Yann Galet (G Consult Finance) : "Nos concurrents de demain seront probablement les assistants numériques développés par les Gafa"
Décideurs. Quelles sont les évolutions notables du métier de family officer ?
Yann Galet. Depuis des années, nous vivons une évolution du métier du conseil qui nous conduit à maîtriser de nombreuses matières, aussi vastes que complexes, telles que le droit, le civil, l’expertise comptable ou encore les prévoyances. Récemment, les clients nous posent de plus en plus de questions concernant la technologie, la sécurité de leurs données, et les processus automatisés, du fait de la montée en puissance des fintechs et des actifs numériques, ce qui nous impose une nouvelle compétence à apprendre, la cybertechnologie. Il est indispensable que nous nous mettions à niveau pour que les familles continuent à nous confier leurs informations sensibles avec la meilleure protection possible.
La transformation numérique est un réel sujet, comment l’appréhendez-vous ?
Ces notions d’informatique deviennent indispensables et nous mettent en concurrence face à certaines fintechs. Nous pouvons comparer le family officer à un "super-assistant", là où les logiciels d’assistance numérique vont finir par nous concurrencer. Au fur et à mesure que les Gafa collectent une multitude de données sur chaque individu, leur "super-assistant", créé à partir de l’intelligence artificielle, va un jour être capable d’être mis à disposition du client final aussi vite et aussi bien que le travail d’une équipe de dix personnes au sein d’un family office. Nos concurrents de demain sont probablement les Gafa, alors qu’aujourd’hui certains clients nous perçoivent plutôt en concurrence avec leurs banques privées haut de gamme.
Que pensez-vous des MFO numériques ?
C’est très pertinent d’explorer ces voixlà car c’est un outil facilitateur de notre métier. Il vient améliorer l’efficience de la gestion en interne du MFO. C’est donc une très bonne idée de le mettre entre les mains des conseils de la famille, ainsi que chaque membre de la famille dès à présent. En revanche, il est fondamental que la sécurité et les accès aux données soient à la portée du client final, pour qu’il se réapproprie ses propres informations, et c’est ce sur quoi porte notre outil numérique. L’idéal est que le client puisse "nourrir" quotidiennement, sans effort, notre base de données commune.
Pouvez-vous nous en dire plus sur cet outil ?

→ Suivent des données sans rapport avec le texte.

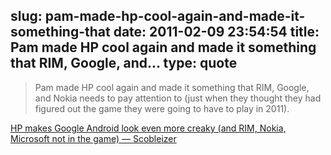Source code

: slug: pam-made-hp-cool-again-and-made-it-something-that
date: 2011-02-09 23:54:54
title: Pam made HP cool again and made it something that RIM, Google, and...
type: quote
---

> Pam made HP cool again and made it something that RIM, Google, and Nokia needs to pay attention to (just when they thought they had figured out the game they were going to have to play in 2011).

[HP makes Google Android look even more creaky (and RIM, Nokia, Microsoft not in the game) — Scobleizer](http://scobleizer.com/2011/02/09/hp-makes-google-look-even-more-creaky/)
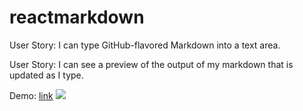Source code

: # reactmarkdown

User Story: I can type GitHub-flavored Markdown into a text area.

User Story: I can see a preview of the output of my markdown that is updated as I type.


Demo:
[link](https://yuchiu.github.io/React-Markdown-Previewer/)
![](https://github.com/yuchiu/reactmarkdown/blob/master/599e301c736bf503902689.gif)
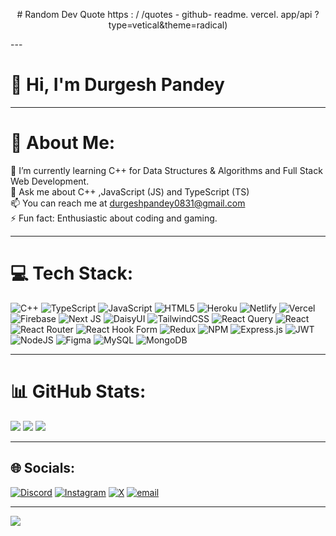 <p align = center>
# Random Dev Quote
https : / /quotes - github- readme. vercel. app/api ?type=vetical&theme=radical)
</p>
---

# 👀 Hi, I'm Durgesh Pandey

---

# 💫 About Me:

🌱 I’m currently learning C++ for Data Structures & Algorithms and Full Stack Web Development.<br>💬 Ask me about C++ ,JavaScript (JS) and TypeScript (TS)<br>📫 You can reach me at durgeshpandey0831@gmail.com<br>⚡ Fun fact: Enthusiastic about coding and gaming.

---

# 💻 Tech Stack:

![C++](https://img.shields.io/badge/c++-%2300599C.svg?style=flat&logo=c%2B%2B&logoColor=white) ![TypeScript](https://img.shields.io/badge/typescript-%23007ACC.svg?style=flat&logo=typescript&logoColor=white) ![JavaScript](https://img.shields.io/badge/javascript-%23323330.svg?style=flat&logo=javascript&logoColor=%23F7DF1E) ![HTML5](https://img.shields.io/badge/html5-%23E34F26.svg?style=flat&logo=html5&logoColor=white) ![Heroku](https://img.shields.io/badge/heroku-%23430098.svg?style=flat&logo=heroku&logoColor=white) ![Netlify](https://img.shields.io/badge/netlify-%23000000.svg?style=flat&logo=netlify&logoColor=#00C7B7) ![Vercel](https://img.shields.io/badge/vercel-%23000000.svg?style=flat&logo=vercel&logoColor=white) ![Firebase](https://img.shields.io/badge/firebase-%23039BE5.svg?style=flat&logo=firebase) ![Next JS](https://img.shields.io/badge/Next-black?style=flat&logo=next.js&logoColor=white) ![DaisyUI](https://img.shields.io/badge/daisyui-5A0EF8?style=flat&logo=daisyui&logoColor=white) ![TailwindCSS](https://img.shields.io/badge/tailwindcss-%2338B2AC.svg?style=flat&logo=tailwind-css&logoColor=white) ![React Query](https://img.shields.io/badge/-React%20Query-FF4154?style=flat&logo=react%20query&logoColor=white) ![React](https://img.shields.io/badge/react-%2320232a.svg?style=flat&logo=react&logoColor=%2361DAFB) ![React Router](https://img.shields.io/badge/React_Router-CA4245?style=flat&logo=react-router&logoColor=white) ![React Hook Form](https://img.shields.io/badge/React%20Hook%20Form-%23EC5990.svg?style=flat&logo=reacthookform&logoColor=white) ![Redux](https://img.shields.io/badge/redux-%23593d88.svg?style=flat&logo=redux&logoColor=white) ![NPM](https://img.shields.io/badge/NPM-%23CB3837.svg?style=flat&logo=npm&logoColor=white) ![Express.js](https://img.shields.io/badge/express.js-%23404d59.svg?style=flat&logo=express&logoColor=%2361DAFB) ![JWT](https://img.shields.io/badge/JWT-black?style=flat&logo=JSON%20web%20tokens) ![NodeJS](https://img.shields.io/badge/node.js-6DA55F?style=flat&logo=node.js&logoColor=white) ![Figma](https://img.shields.io/badge/figma-%23F24E1E.svg?style=flat&logo=figma&logoColor=white) ![MySQL](https://img.shields.io/badge/mysql-4479A1.svg?style=flat&logo=mysql&logoColor=white) ![MongoDB](https://img.shields.io/badge/MongoDB-%234ea94b.svg?style=flat&logo=mongodb&logoColor=white)

---

# 📊 GitHub Stats:

![](https://github-readme-stats.vercel.app/api?username=HeyVenom49&theme=dark&hide_border=false&include_all_commits=true&count_private=false) ![](https://github-readme-streak-stats.herokuapp.com/?user=HeyVenom49&theme=dark&hide_border=false) ![](https://github-readme-stats.vercel.app/api/top-langs/?username=HeyVenom49&theme=dark&hide_border=false&include_all_commits=true&count_private=true&layout=compact)

---

## 🌐 Socials:

[![Discord](https://img.shields.io/badge/Discord-%237289DA.svg?logo=discord&logoColor=white)](https://discord.gg/__hey__venom__49) [![Instagram](https://img.shields.io/badge/Instagram-%23E4405F.svg?logo=Instagram&logoColor=white)](https://instagram.com/_hey_venom_49) [![X](https://img.shields.io/badge/X-black.svg?logo=X&logoColor=white)](https://x.com/@HeyVenom49) [![email](https://img.shields.io/badge/Email-D14836?logo=gmail&logoColor=white)](mailto:durgeshpandey0831@gmail.com)

---

[![](https://visitcount.itsvg.in/api?id=HeyVenom49&icon=9&color=13)](https://visitcount.itsvg.in)

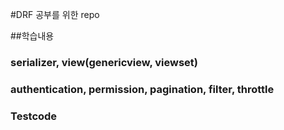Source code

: #DRF 공부를 위한 repo

##학습내용
### serializer, view(genericview, viewset)
### authentication, permission, pagination, filter, throttle
### Testcode
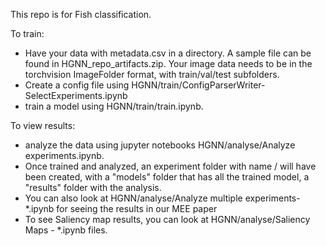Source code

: This repo is for Fish classification.

To train:
- Have your data with metadata.csv in a directory. A sample file can be found in HGNN_repo_artifacts.zip. Your image data needs to be in the torchvision ImageFolder format, with train/val/test subfolders.
- Create a config file using HGNN/train/ConfigParserWriter-SelectExperiments.ipynb
- train a model using HGNN/train/train.ipynb.

  
To view results:
- analyze the data using jupyter notebooks HGNN/analyse/Analyze experiments.ipynb.
- Once trained and analyzed, an experiment folder with name <experiments>/<name> will have been created, with a "models" folder that has all the trained model, a "results" folder with the analysis.
- You can also look at HGNN/analyse/Analyze multiple experiments-*.ipynb for seeing the results in our MEE paper
- To see Saliency map results, you can look at HGNN/analyse/Saliency Maps - *.ipynb files. 
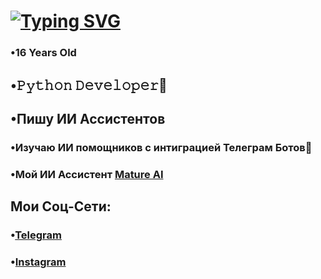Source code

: # [![Typing SVG](https://readme-typing-svg.herokuapp.com?color=%2336BCF7&lines=Hello+I'm+Yerikov)](https://git.io/typing-svg)
 ### **•16 Years Old**
## •𝙿𝚢𝚝𝚑𝚘𝚗 𝙳𝚎𝚟𝚎𝚕𝚘𝚙𝚎𝚛🐍
## •Пишу ИИ Ассистентов  
### •Изучаю ИИ помощников с интиграцией Телеграм Ботов🤖
### •Мой ИИ Ассистент [**Mature AI**](\t.me\@mature_ai_bot)
## Мои Соц-Сети:
### •[Telegram](https://t.me/yerikoov)
### •[Instagram](https://instagram.com/yerikoov)
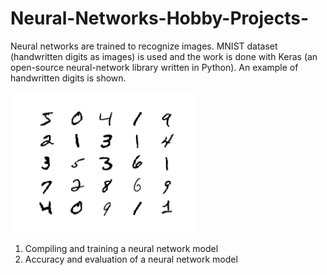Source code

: # Neural-Networks-Hobby-Projects-

Neural networks are trained to recognize images. MNIST dataset (handwritten digits as images) is used and the work is done with Keras (an open-source neural-network library written in Python). An example of handwritten digits is shown.

<img src="https://github.com/Pravin93-Murugesan/Neural-Networks-Hobby-Projects-/blob/master/MNIST.png" width="300">


  1. Compiling and training a neural network model
  2. Accuracy and evaluation of a neural network model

Nous avons trop souvent pris en otage les clients via la détention de leurs informations, au point où c’était aussi grave si le conseiller disparaissait que si c’était le patriarche, pour ce qui est de la transmission. L’objectif de Sève est de ne plus être indispensable à la conservation et la transmission des données et des valeurs familiales d’une génération à une autre, pour laisser ce rôle à cette nouvelle technologie. Bien sûr, nous ne sommes pas cantonnés à une seule source d’information, l’alimentation de la base de données proviendra de sources multiples, notamment publiques. Sève permettra de les interpréter, quelle que soit l’origine de leur saisie, pour les rendre simples et intelligibles.
Comment voyez-vous l’avenir de votre profession ?
Je pense que 80 % des métiers d’aujourd’hui seront transformés demain. Un bon family officer doit passer par la case transition numérique pour ne pas passer à côté de l’évolution de la profession. De ce fait, il est indispensable que les conseils soient formés à ces problématiques, sinon je crains que notre valeur ajoutée perçue devienne trop faible pour que nous puissions être suffisamment rémunérés et rester viables.